Le podium de Sotheby’s est complété par la vente de deux toiles de Picasso des années 60 : Femme au chien, un portrait de Jacqueline Roque réalisé en 1962 a fait la surprise en partant pour 54,9 m$ contre une fourchette d’estimation de 25 à 30 m$. Au seuil des 55m$, cette toile imposante (162 x 130 cm) plante un record pour une œuvre du maître réalisée après 1960. Quelques minutes plus tard, un Mousquetaire à la Pipe de 1968 rejoignait un musée privé asiatique pour 20,7 m$, preuve que les prix grimpent pour les œuvres tardives de Picasso.
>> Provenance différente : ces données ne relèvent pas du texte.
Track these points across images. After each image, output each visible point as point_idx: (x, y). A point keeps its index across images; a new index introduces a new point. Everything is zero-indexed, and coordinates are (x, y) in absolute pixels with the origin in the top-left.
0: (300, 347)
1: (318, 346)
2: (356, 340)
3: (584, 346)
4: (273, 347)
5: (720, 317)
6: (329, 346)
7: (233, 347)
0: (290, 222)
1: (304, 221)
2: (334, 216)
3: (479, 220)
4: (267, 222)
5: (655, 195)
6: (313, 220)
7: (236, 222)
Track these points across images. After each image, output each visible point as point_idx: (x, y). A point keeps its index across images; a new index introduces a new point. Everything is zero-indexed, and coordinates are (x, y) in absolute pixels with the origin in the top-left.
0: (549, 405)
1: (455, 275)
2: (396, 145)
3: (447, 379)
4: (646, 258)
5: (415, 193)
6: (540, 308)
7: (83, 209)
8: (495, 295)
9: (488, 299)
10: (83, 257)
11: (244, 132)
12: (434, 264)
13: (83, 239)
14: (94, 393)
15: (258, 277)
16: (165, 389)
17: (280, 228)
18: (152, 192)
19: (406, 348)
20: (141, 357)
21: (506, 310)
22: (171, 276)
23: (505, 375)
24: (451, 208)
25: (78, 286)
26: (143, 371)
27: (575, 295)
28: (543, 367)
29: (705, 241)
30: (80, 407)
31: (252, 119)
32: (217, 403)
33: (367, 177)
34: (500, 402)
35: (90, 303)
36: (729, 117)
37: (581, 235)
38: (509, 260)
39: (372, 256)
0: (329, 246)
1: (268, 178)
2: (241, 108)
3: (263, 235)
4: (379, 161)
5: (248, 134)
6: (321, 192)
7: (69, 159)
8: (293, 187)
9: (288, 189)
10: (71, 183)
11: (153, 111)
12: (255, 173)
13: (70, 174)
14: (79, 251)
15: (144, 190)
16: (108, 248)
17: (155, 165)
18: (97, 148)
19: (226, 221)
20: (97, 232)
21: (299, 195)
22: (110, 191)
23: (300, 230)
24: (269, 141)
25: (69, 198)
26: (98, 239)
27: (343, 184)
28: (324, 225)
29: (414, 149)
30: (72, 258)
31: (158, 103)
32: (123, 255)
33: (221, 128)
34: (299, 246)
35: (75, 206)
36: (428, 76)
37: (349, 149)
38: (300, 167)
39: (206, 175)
La vente de sept œuvres de Picasso a généré 93,5 m$ le soir du 14 mai chez Sotheby’s.

La jeunesse de Bacchus

William BOUGUEREAU – La Jeunesse de Bacchus (1884)

Une grande déception est cependant à signaler pour le chef-d’oeuvre de William BOUGUEREAULa Jeunesse de Bacchus – , un monument de plus de six mètres par trois issu de la famille de l’artiste, dont Sotheby’s attendait à minima 25 m$. Un prix visiblement trop gourmand pour cet artiste dont le record plafonne à 3,5 m$ depuis 2000.